_RECORD EXCERPTS:_
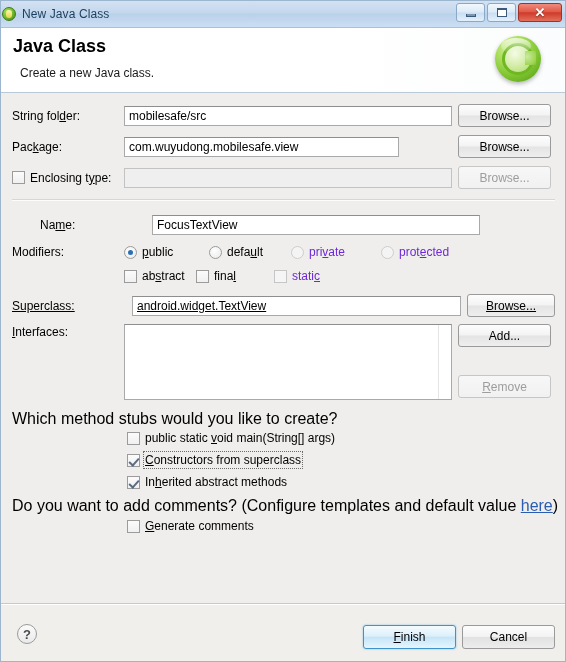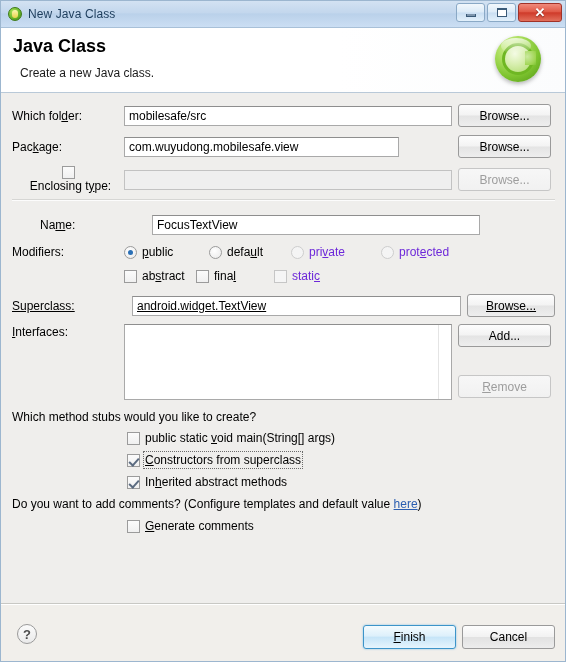"New Java Class" .titlebar { padding-left: 6px -> none }
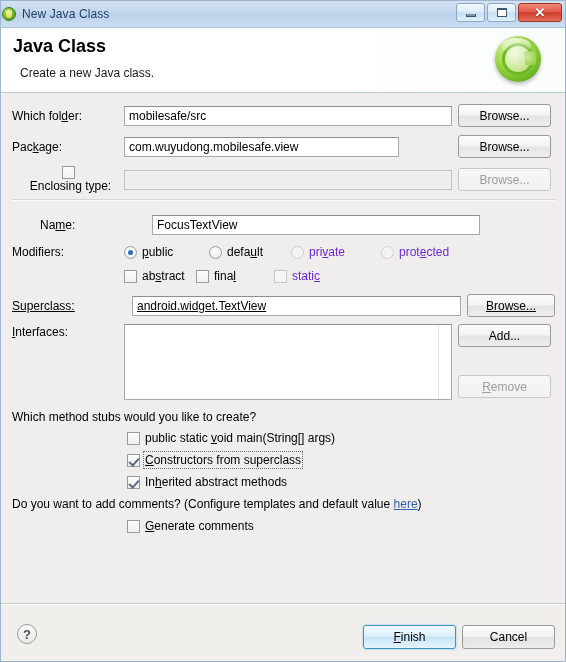"Which fol" span { text: Which -> String }
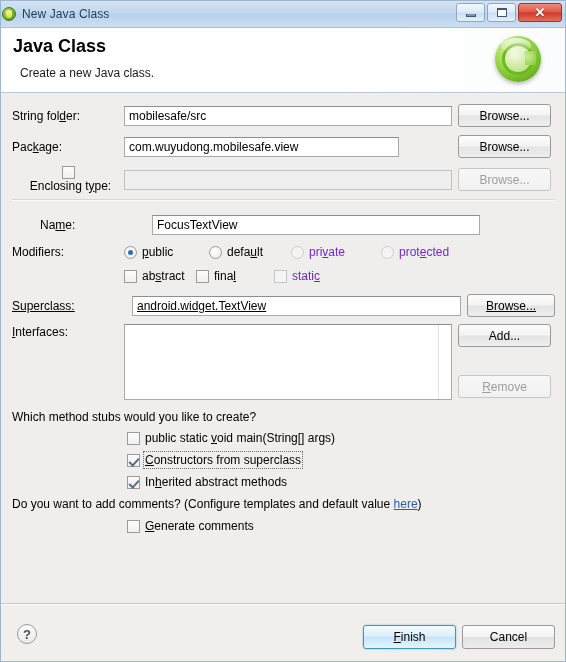"Enclosing type:" div.lbl { flex-direction: column -> none }
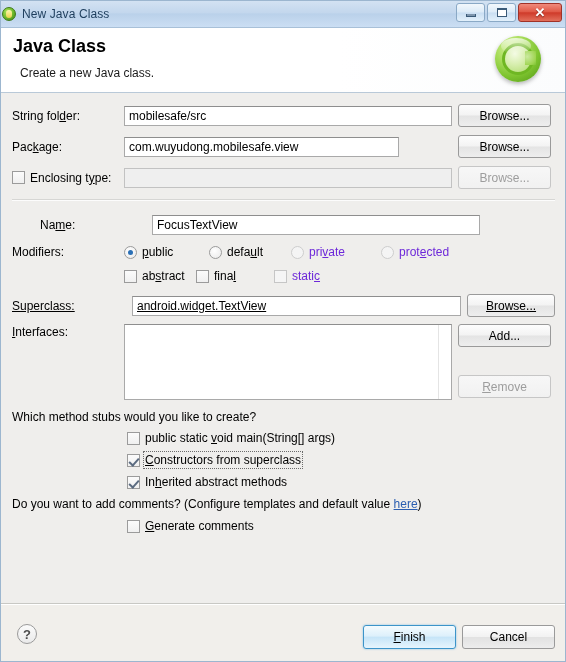"Which method stubs would you" .stub-q { font-size: 12px -> 16px }
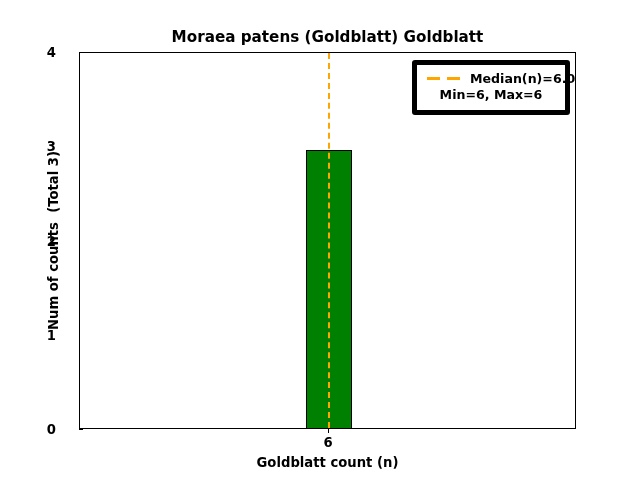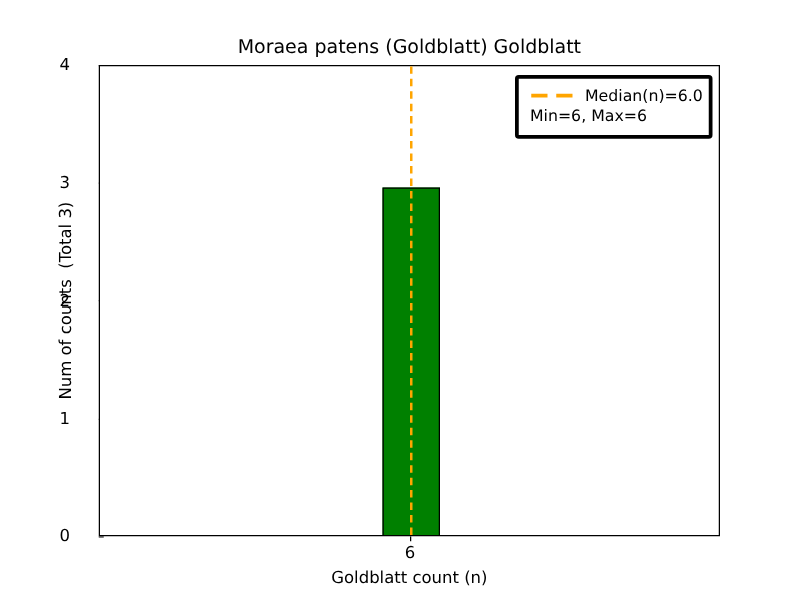"Moraea patens (Goldblatt) Goldblatt" #figure { font-weight: none -> bold }
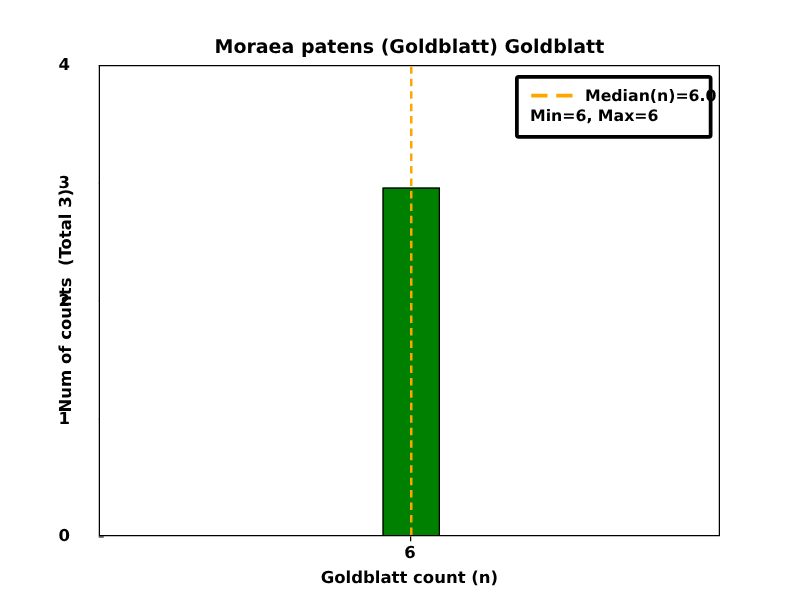"Median(n)=6.0" #legend { border: 3px solid #000000 -> 5px solid #000000 }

_WORK TASK:_ In your copy of the data above, leave out the pictures and repeat everything else exactly.

_OUTPUT:_
"New Java Class" .titlebar { padding-left: 6px -> none }
"Which fol" span { text: Which -> String }
"Enclosing type:" div.lbl { flex-direction: column -> none }
"Which method stubs would you" .stub-q { font-size: 12px -> 16px }
"Moraea patens (Goldblatt) Goldblatt" #figure { font-weight: none -> bold }
"Median(n)=6.0" #legend { border: 3px solid #000000 -> 5px solid #000000 }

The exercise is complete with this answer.